---- Given data

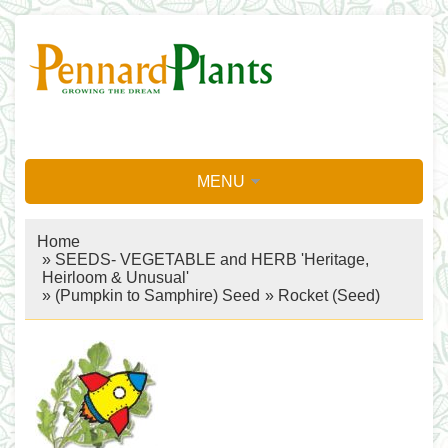
MENU
Home
»
SEEDS- VEGETABLE and HERB 'Heritage,
Heirloom & Unusual'
»
(Pumpkin to Samphire) Seed
»
Rocket (Seed)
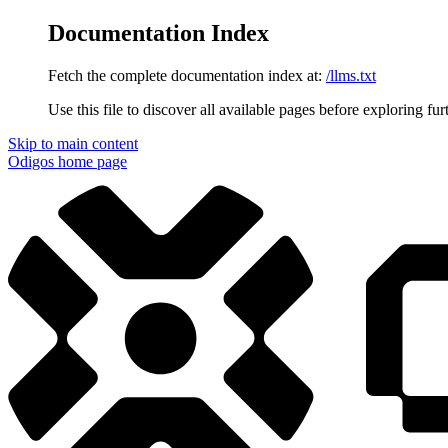
Documentation Index
Fetch the complete documentation index at:
/llms.txt
Use this file to discover all available pages before exploring fur
Skip to main content
Odigos
home page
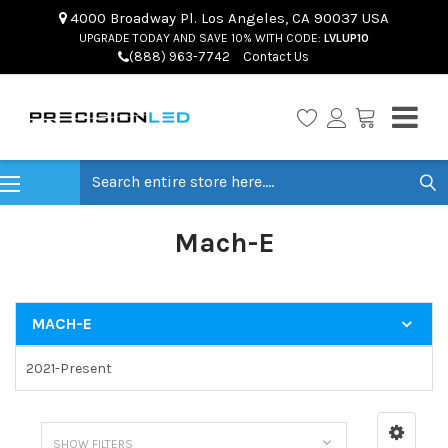
4000 Broadway Pl. Los Angeles, CA 90037 USA
UPGRADE TODAY AND SAVE 10% WITH CODE:
LVLUP10
(888) 963-7742
Contact Us
Search
Mach-E
MACH-E
2021-Present
SHOW FILTERS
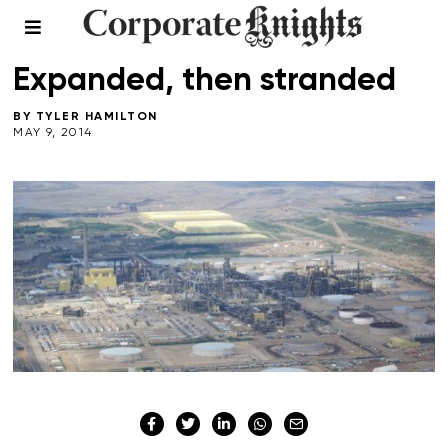
CLIMATE CRISIS
/
ENERGY
/
TRANSPORTATION
Expanded, then stranded
BY
TYLER HAMILTON
MAY 9, 2014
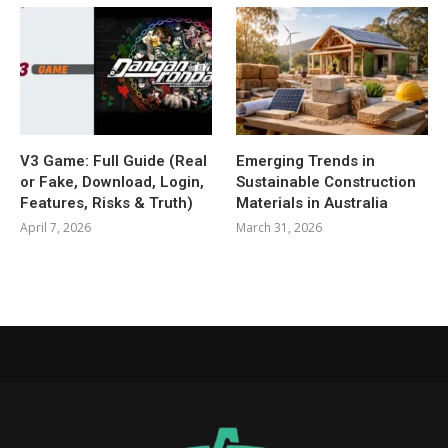
V3 Game: Full Guide (Real
Emerging Trends in
or Fake, Download, Login,
Sustainable Construction
Features, Risks & Truth)
Materials in Australia
April 7, 2026
March 31, 2026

--------

Give back every line of text in the data above word for word and in the same order, leaving out the pictures.

MENU
Home
»
SEEDS- VEGETABLE and HERB 'Heritage,
Heirloom & Unusual'
»
(Pumpkin to Samphire) Seed
»
Rocket (Seed)
Documentation Index
Fetch the complete documentation index at:
/llms.txt
Use this file to discover all available pages before exploring fur
Skip to main content
Odigos
home page
4000 Broadway Pl. Los Angeles, CA 90037 USA
UPGRADE TODAY AND SAVE 10% WITH CODE:
LVLUP10
(888) 963-7742
Contact Us
Search
Mach-E
MACH-E
2021-Present
SHOW FILTERS
CLIMATE CRISIS
/
ENERGY
/
TRANSPORTATION
Expanded, then stranded
BY
TYLER HAMILTON
MAY 9, 2014
V3 Game: Full Guide (Real
Emerging Trends in
or Fake, Download, Login,
Sustainable Construction
Features, Risks & Truth)
Materials in Australia
April 7, 2026
March 31, 2026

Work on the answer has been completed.